Perform scheduled failure-finding tasks
For the next scheduled proactive maintenance task, we are looking for something that has already failed, but hasn’t been seen yet. It is something that is not obvious to an operator, but it must be found. Typically, these hidden failures are associated with emergency or backup systems.
Functional failures that are hidden can lead to multiple failures. For example, a hydraulic system may have a supply of pressurized fluid stored in a bank of accumulators for emergency purposes. The pressurized supply under normal conditions is isolated from system components by means of an electrically energized valve. When power is lost to the machine, the valve is de-energized, causing a spring to shift the valve open, allowing pressurized fluid to enter the system.
The valve in this example can fail without anyone being aware. That is, when electrical power is lost, the valve may “stick” or “hang up” blocking accumulator discharge. Without emergency flow, the machine fails in operation possibly creating a safety issue or causing a major damage.
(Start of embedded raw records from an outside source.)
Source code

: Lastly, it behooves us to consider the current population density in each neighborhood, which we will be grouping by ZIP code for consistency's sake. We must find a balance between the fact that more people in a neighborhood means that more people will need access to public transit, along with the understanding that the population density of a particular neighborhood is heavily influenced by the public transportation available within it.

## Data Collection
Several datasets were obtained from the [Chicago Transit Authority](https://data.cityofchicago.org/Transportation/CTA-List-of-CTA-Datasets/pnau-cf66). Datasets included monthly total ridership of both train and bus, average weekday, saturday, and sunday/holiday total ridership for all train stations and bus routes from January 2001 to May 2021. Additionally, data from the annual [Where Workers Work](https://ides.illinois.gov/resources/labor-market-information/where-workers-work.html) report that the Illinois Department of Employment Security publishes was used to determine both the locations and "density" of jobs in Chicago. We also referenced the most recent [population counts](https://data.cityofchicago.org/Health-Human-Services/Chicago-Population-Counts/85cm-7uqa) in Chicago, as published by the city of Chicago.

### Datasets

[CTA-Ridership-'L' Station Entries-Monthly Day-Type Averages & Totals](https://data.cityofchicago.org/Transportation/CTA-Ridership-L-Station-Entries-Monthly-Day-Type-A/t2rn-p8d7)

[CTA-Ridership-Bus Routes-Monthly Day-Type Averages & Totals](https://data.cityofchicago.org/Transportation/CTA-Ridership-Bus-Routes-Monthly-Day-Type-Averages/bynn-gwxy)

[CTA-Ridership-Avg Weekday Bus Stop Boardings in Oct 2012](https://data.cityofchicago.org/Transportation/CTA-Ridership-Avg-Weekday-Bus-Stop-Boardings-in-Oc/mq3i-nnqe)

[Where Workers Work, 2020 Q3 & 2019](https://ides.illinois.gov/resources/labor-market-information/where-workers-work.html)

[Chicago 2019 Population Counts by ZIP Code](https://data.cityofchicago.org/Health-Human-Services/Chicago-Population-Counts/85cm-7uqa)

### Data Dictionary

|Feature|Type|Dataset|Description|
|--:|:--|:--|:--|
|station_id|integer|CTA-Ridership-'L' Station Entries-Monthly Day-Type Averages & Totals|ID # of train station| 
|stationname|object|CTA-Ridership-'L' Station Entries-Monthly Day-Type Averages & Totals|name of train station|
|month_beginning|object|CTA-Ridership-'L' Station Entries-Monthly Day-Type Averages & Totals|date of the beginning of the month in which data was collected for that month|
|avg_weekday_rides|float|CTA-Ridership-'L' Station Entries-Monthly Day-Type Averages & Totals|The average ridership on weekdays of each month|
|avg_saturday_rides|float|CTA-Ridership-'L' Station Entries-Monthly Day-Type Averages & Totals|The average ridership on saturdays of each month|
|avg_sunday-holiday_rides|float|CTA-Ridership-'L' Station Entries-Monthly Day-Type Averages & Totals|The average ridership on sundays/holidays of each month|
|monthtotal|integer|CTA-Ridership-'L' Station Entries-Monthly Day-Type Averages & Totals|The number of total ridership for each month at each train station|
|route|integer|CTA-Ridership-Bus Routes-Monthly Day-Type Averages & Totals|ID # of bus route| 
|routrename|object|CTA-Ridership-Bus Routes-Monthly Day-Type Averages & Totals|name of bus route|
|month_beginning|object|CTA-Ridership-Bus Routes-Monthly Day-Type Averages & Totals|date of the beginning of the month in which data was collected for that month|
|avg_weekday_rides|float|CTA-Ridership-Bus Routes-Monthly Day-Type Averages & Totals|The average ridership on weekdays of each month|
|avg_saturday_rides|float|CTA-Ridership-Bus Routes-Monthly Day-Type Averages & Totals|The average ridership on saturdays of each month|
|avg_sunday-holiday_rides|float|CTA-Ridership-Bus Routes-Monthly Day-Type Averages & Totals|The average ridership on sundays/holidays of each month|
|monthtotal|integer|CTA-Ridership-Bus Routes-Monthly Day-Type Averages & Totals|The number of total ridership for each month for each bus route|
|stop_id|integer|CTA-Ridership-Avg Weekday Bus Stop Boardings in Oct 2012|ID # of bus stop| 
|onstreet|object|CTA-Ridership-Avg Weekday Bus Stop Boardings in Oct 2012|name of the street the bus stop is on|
During an emergency when electric power is lost, it is common in some applications for a diesel-powered generator to automatically start and feed emergency power to a network. If the generator is out of fuel or in some way unable to start, a hidden failure is present.
Frequently tanks have a high-level switch that shuts down a pump filling it with liquid. If that switch fails, the high-level control circuit is commonly backed up with another switch identified as a high-high level switch. If the first high level switch fails, the high-high level switch shuts down the pump. However, if the high-high level switch has failed, no one will know until the tank overflows—most likely resulting in more damage.
Failure-finding tasks are scheduled maintenance activities to discover functional failures that are hidden. They are processes and techniques used by maintenance organizations that seek out failed components and circuits that frequently are only required to function during abnormal or an emergency condition.
For our examples, a failure-finding task would be scheduled in a maintenance management system to test the emergency operation of the bank of accumulators; or to test the emergency operation of the diesel-powered generator; or to test the high-high level switch of the tank control circuitry.
Finding functional failures that are hidden is a very important proactive maintenance task for any equipment reliability program. These tasks may save lives, production equipment, and a company’s well-being, in addition to making the equipment reliable.